I have started reading a book I picked up at Koorong after just glancing at it called "Take heart", about families living with a child who has a disability and it has been very challenging. I have realised that despite learning lots about aspergers and trying to understand how my son sees the world that I never really grasped deep down that he is different and that's ok. God created him unique and while that doesn't fit the world's standards he is no mistake, that means all of him, including his different brain chemistry!! I have tried so hard over the years to do all the right things to help him be as 'normal' as possible and I had a lightbulb moment today when I realised how much that displays my own prejudice cause he is ok just the way he is. Of course he needs to learn startegies to cope in a world that doesn't understand him, but no amount of 'help' will ever change who he is.
I find that so encouraging and yet so challenging at the same time. Life with Jaden will always be challenging, but up till now I have failed to see the rewards of watching such a unique and creative individual make his own contribution to the world in the ways that he knows how and I have done him a disservice in that.
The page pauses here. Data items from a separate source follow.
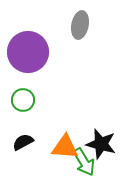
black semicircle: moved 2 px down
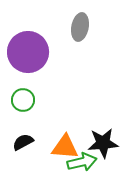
gray ellipse: moved 2 px down
black star: moved 2 px right, 1 px up; rotated 20 degrees counterclockwise
green arrow: moved 2 px left; rotated 72 degrees counterclockwise
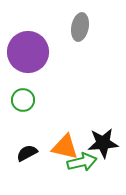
black semicircle: moved 4 px right, 11 px down
orange triangle: rotated 8 degrees clockwise
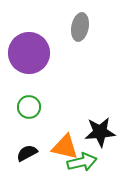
purple circle: moved 1 px right, 1 px down
green circle: moved 6 px right, 7 px down
black star: moved 3 px left, 11 px up
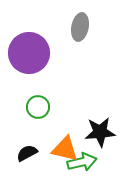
green circle: moved 9 px right
orange triangle: moved 2 px down
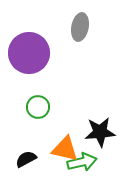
black semicircle: moved 1 px left, 6 px down
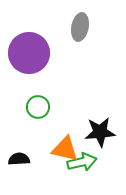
black semicircle: moved 7 px left; rotated 25 degrees clockwise
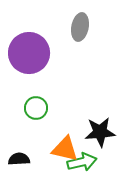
green circle: moved 2 px left, 1 px down
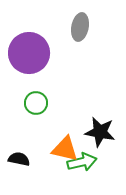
green circle: moved 5 px up
black star: rotated 16 degrees clockwise
black semicircle: rotated 15 degrees clockwise
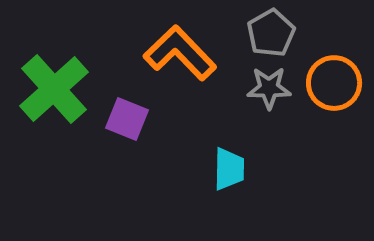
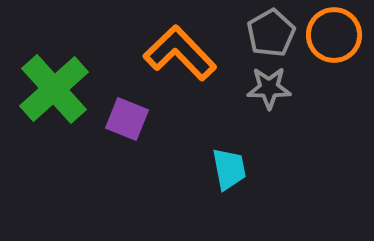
orange circle: moved 48 px up
cyan trapezoid: rotated 12 degrees counterclockwise
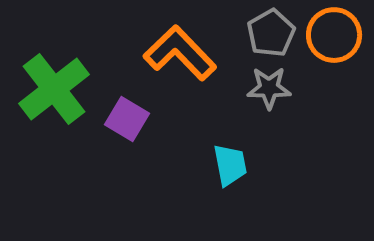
green cross: rotated 4 degrees clockwise
purple square: rotated 9 degrees clockwise
cyan trapezoid: moved 1 px right, 4 px up
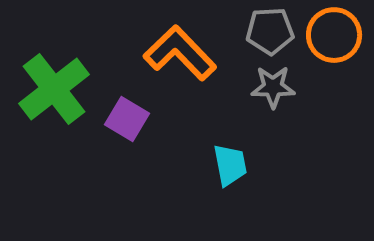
gray pentagon: moved 1 px left, 2 px up; rotated 27 degrees clockwise
gray star: moved 4 px right, 1 px up
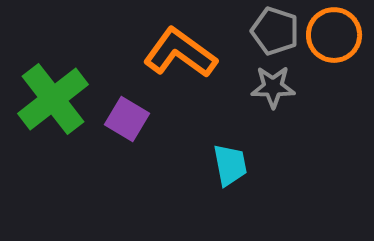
gray pentagon: moved 5 px right; rotated 21 degrees clockwise
orange L-shape: rotated 10 degrees counterclockwise
green cross: moved 1 px left, 10 px down
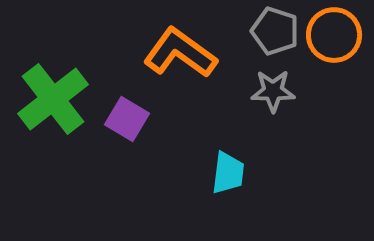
gray star: moved 4 px down
cyan trapezoid: moved 2 px left, 8 px down; rotated 18 degrees clockwise
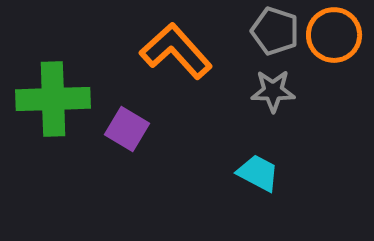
orange L-shape: moved 4 px left, 2 px up; rotated 12 degrees clockwise
green cross: rotated 36 degrees clockwise
purple square: moved 10 px down
cyan trapezoid: moved 30 px right; rotated 69 degrees counterclockwise
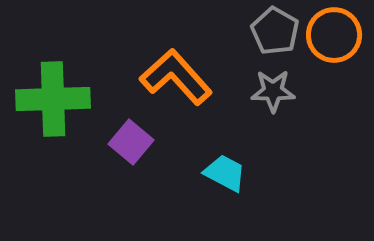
gray pentagon: rotated 12 degrees clockwise
orange L-shape: moved 26 px down
purple square: moved 4 px right, 13 px down; rotated 9 degrees clockwise
cyan trapezoid: moved 33 px left
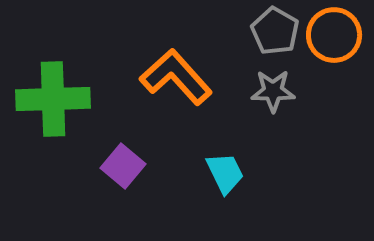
purple square: moved 8 px left, 24 px down
cyan trapezoid: rotated 36 degrees clockwise
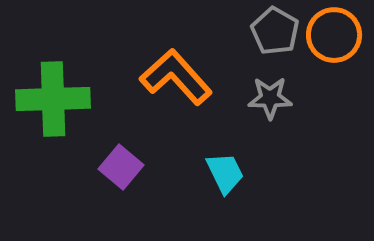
gray star: moved 3 px left, 7 px down
purple square: moved 2 px left, 1 px down
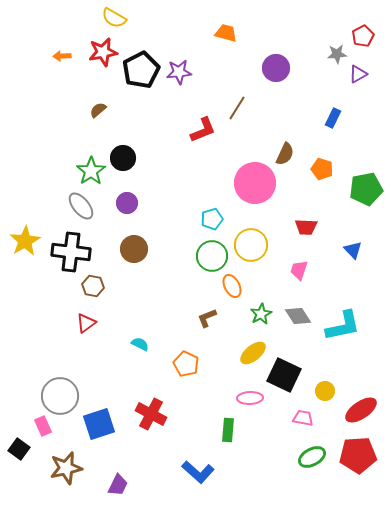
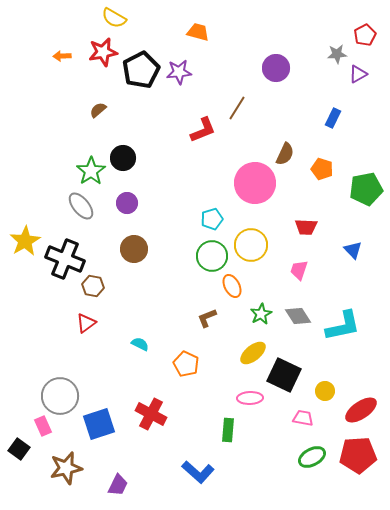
orange trapezoid at (226, 33): moved 28 px left, 1 px up
red pentagon at (363, 36): moved 2 px right, 1 px up
black cross at (71, 252): moved 6 px left, 7 px down; rotated 15 degrees clockwise
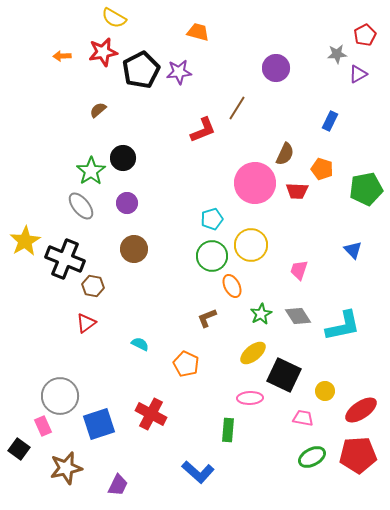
blue rectangle at (333, 118): moved 3 px left, 3 px down
red trapezoid at (306, 227): moved 9 px left, 36 px up
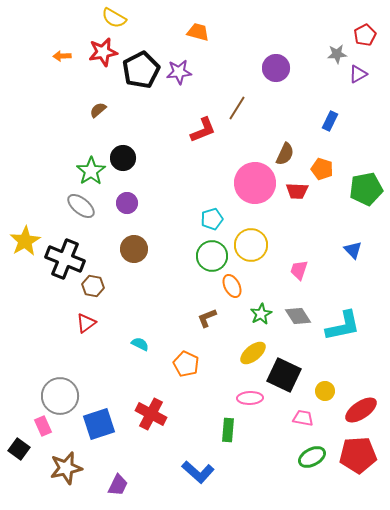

I have focussed so much on his weaknesses that I have forgotten his strengths. Some days it is so hard to be his mother that I forget the joy that he brings to my world too.
I have been getting confirmation after confirmation from God that the time has come to bite the bullet, stop being scared and stop doubting myself and home school my son. He doesn't fit into the box at school and never will and I am going to stop trying to make him fit, despite the criticisms and opinions of many others who disagree with my choice. I will be brave and obedient!
I have seen God do so much work in my own life turning the ashes of my own sin and pain into beauty that he has used to encourage others through various ministries. I can see now that there is also so much beauty amidst the ashes of a disability that up until now has been a source of grief, frustration and disappointment. I have missed it by not having my eyes open to what God is doing, so I hope to keep my eyes wide open from now on to see the beauty and not just the pain.
Summer 2021
4 years ago
3 comments:
You go for it matey!! I am more than confident you can do it successfully and give the Jaden the best education he could ask for.
Bec Belt:)
Hello Carolyn :)
Sooo looking forward to reading more of your words as your walk life's journey!!
Thought you might relate to this post :
http://lusi-austin.blogspot.com/2008/02/my-dear-friend-gennie-emailed-me-this.html
Jaden is who God made him to be and wonderful at that! Although it can be hard to understand what God is doing , He has a plan :)
Love Donna
Thanks for the encouragement ladies :-)
Donna I read that post on Lusi's blog, so so true and very beautifully put, thanks!